Building off lessons learned from the destruction caused by Hurricane Maria in Puerto Rico last year, the US Food and Drug Administration (FDA) said Thursday it has committed to taking new steps to address the root cause of drug shortages, raps.org writes.
Allowing temporary importation of IV saline products—many of which are manufactured on the island by companies such as Baxter—is just one of the unconventional steps FDA took to address the shortage that was exacerbated by the hurricane’s destruction. FDA Commissioner Scott Gottlieb indicated FDA intends to continue considering this alternative going forward in the interest of public health.
FDA’s ability to mitigate shortages is contingent on manufacturers reporting “any disruptions, such as manufacturing changes, production or shipping delays, and product discontinuations likely to affect their supply of preblockedion drugs for serious illnesses,” Gottlieb noted. “This vital information allows the FDA to execute other actions within our authority to help avert impending shortages or lessen their impact,” he added.

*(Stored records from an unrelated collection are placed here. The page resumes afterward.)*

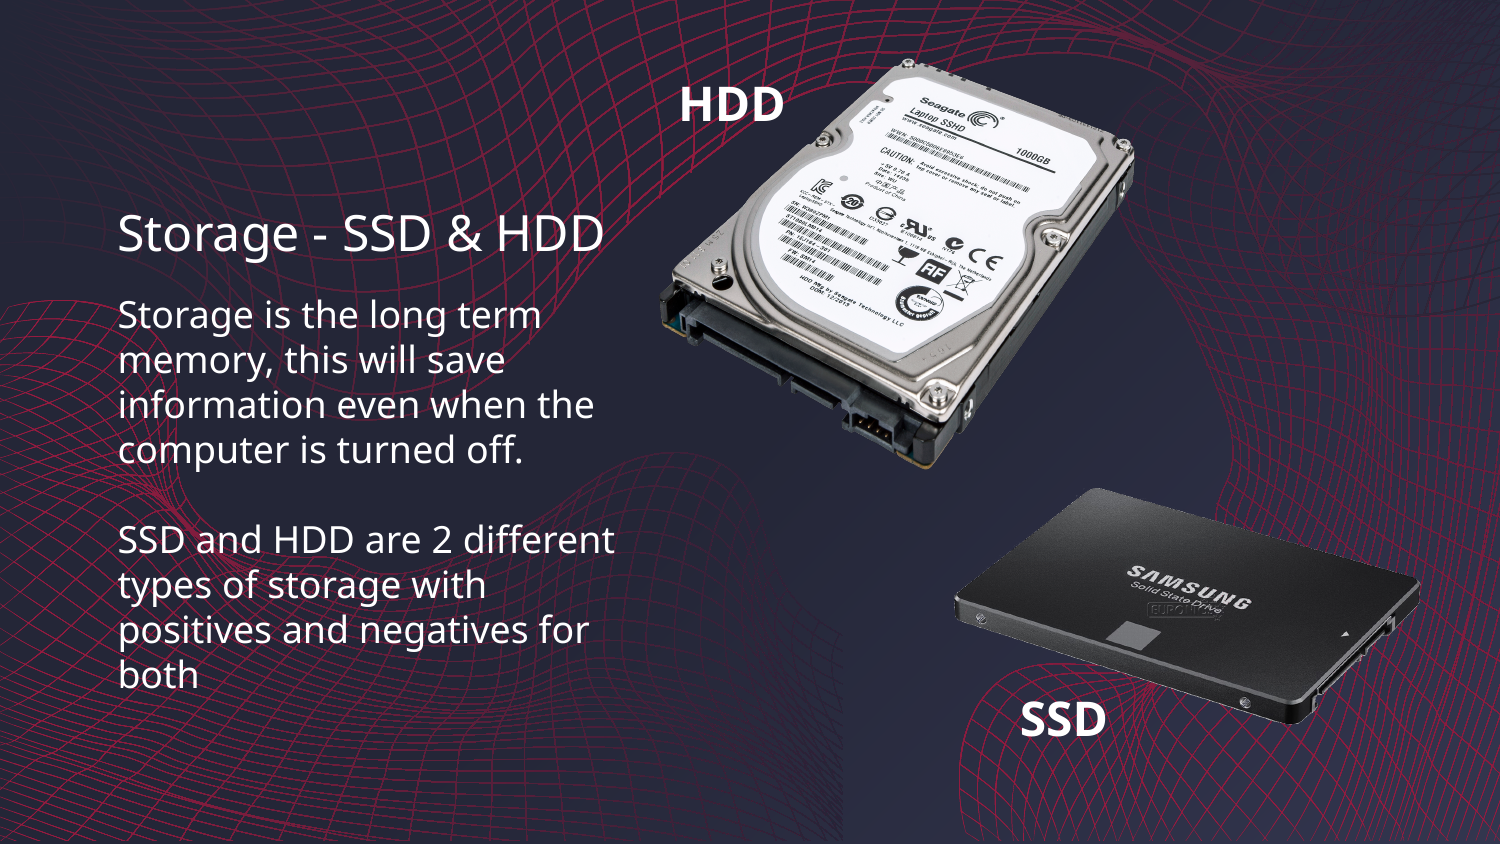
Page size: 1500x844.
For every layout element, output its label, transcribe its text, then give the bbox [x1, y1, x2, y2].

picture [659, 58, 1426, 844]
subtitle Storage is the long term memory, this will save information even when the computer is turned off. SSD and HDD are 2 different types of storage with positives and negatives for both [102, 276, 642, 698]
title Storage - SSD & HDD [102, 146, 654, 277]
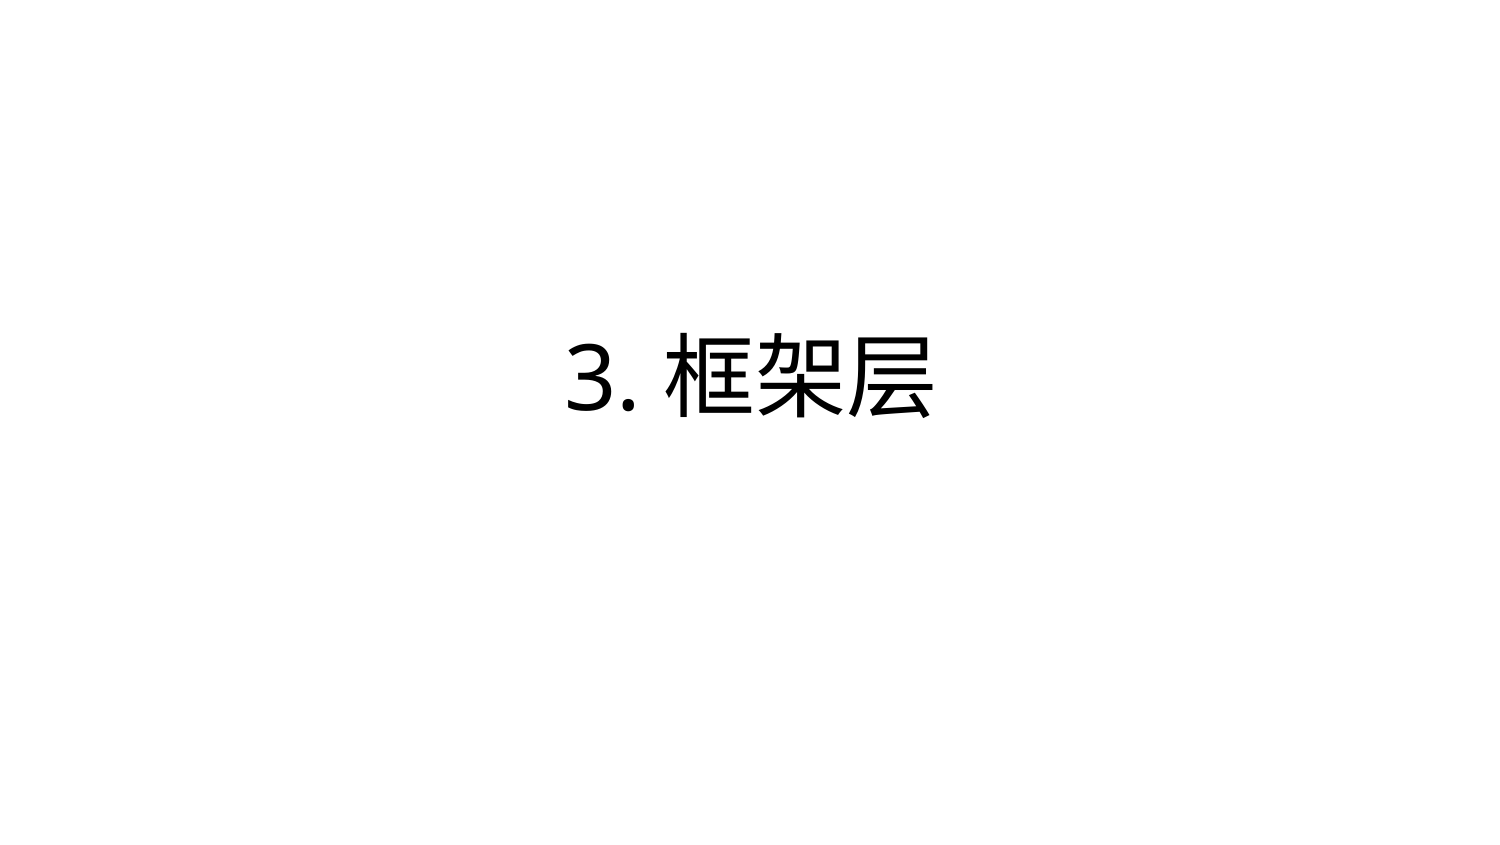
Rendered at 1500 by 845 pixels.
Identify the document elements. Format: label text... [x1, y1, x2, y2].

title 3.框架层 [76, 303, 1427, 445]
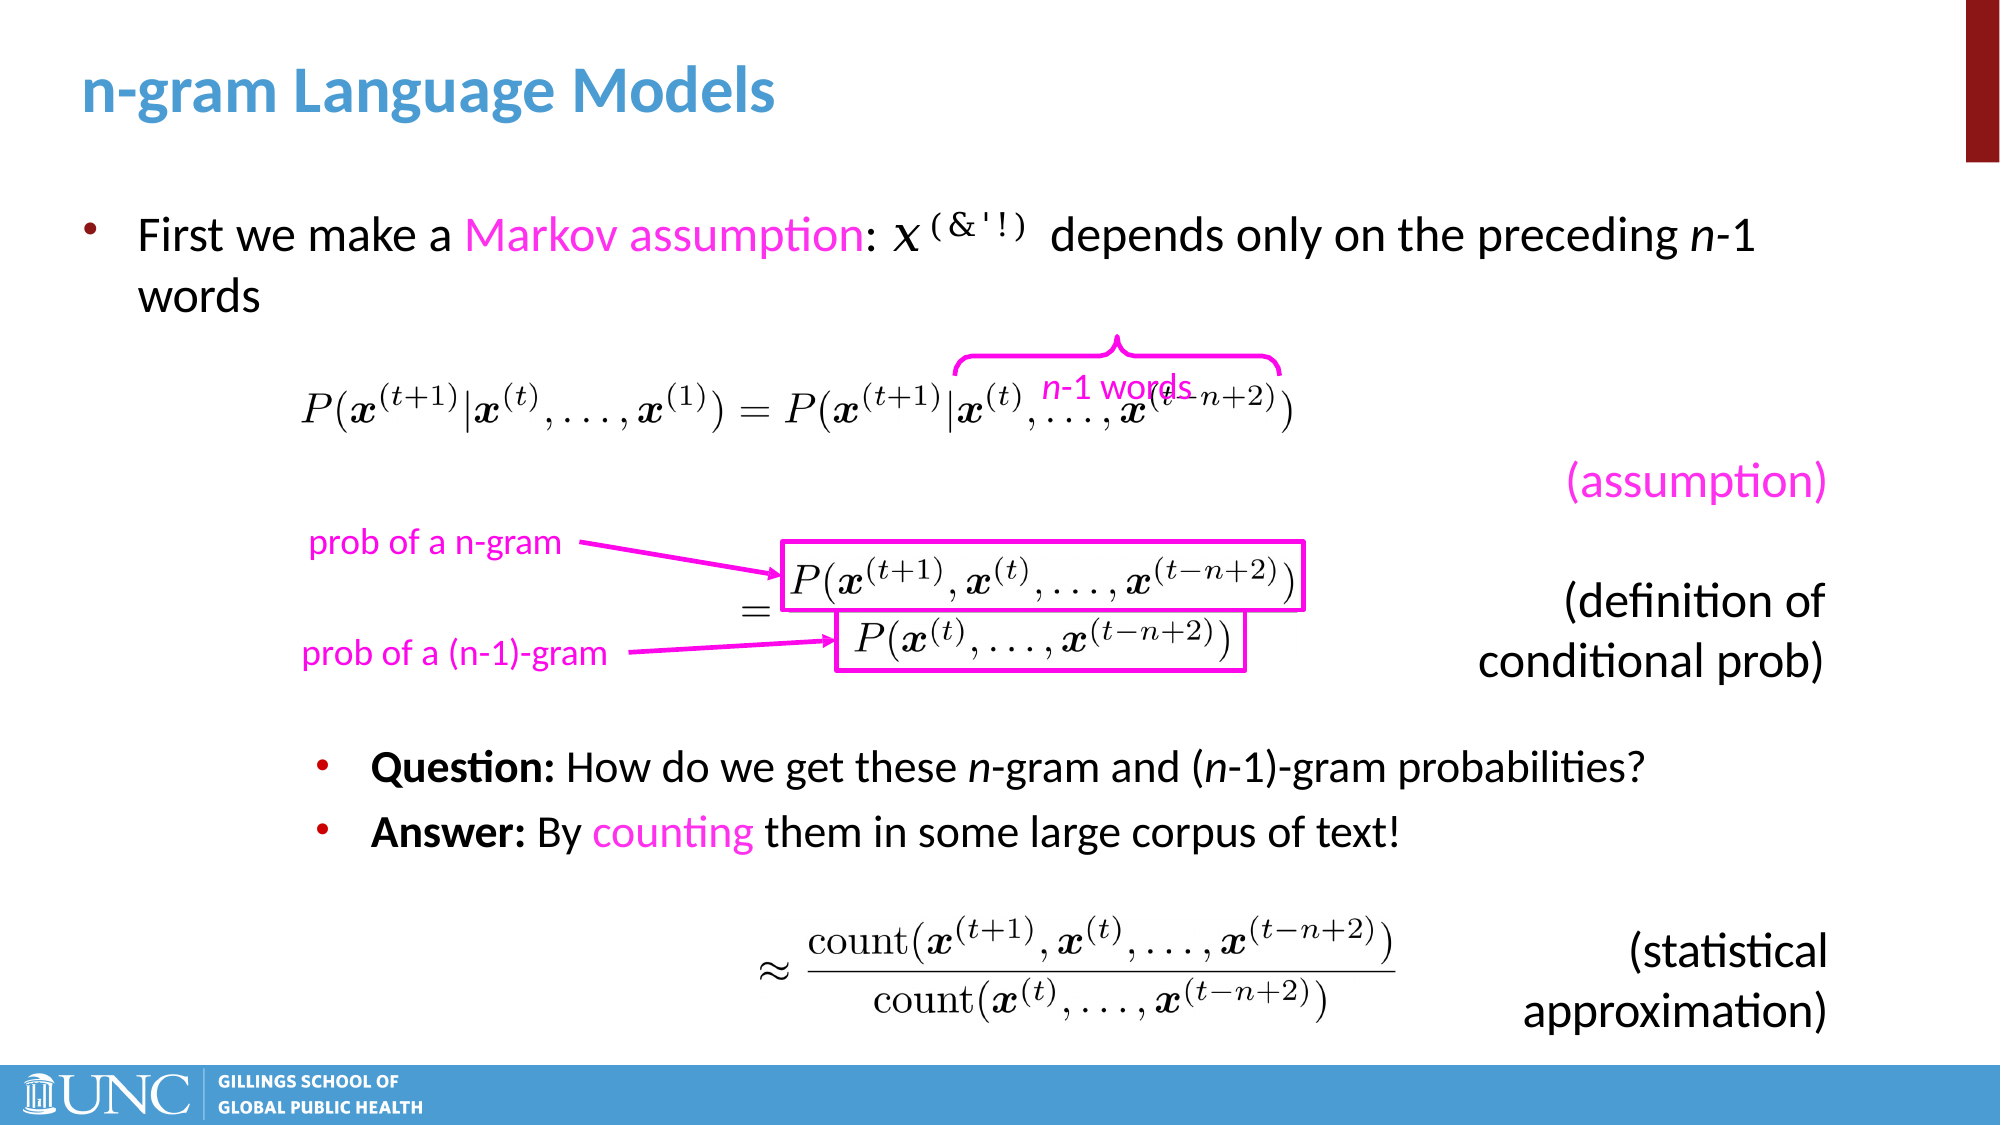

New ways in which the agency is looking to address existing challenges and encourage companies to share more timely information about potential disruptions include providing clarifications on the information-sharing requirements, a newly implemented platform in support of production technologies such as continuous manufacturing, as well as expanding on FDA’s regulatory authority to begin requiring risk assessments of supply vulnerabilities to be conducted for certain drugs, Gottlieb said.
“Mitigating drug shortages requires a sustained effort by industry, the FDA, and other partners to return to production levels that adequately meet the needs of patients,” Gottlieb said, adding that more information on this front can be expected to come in upcoming months.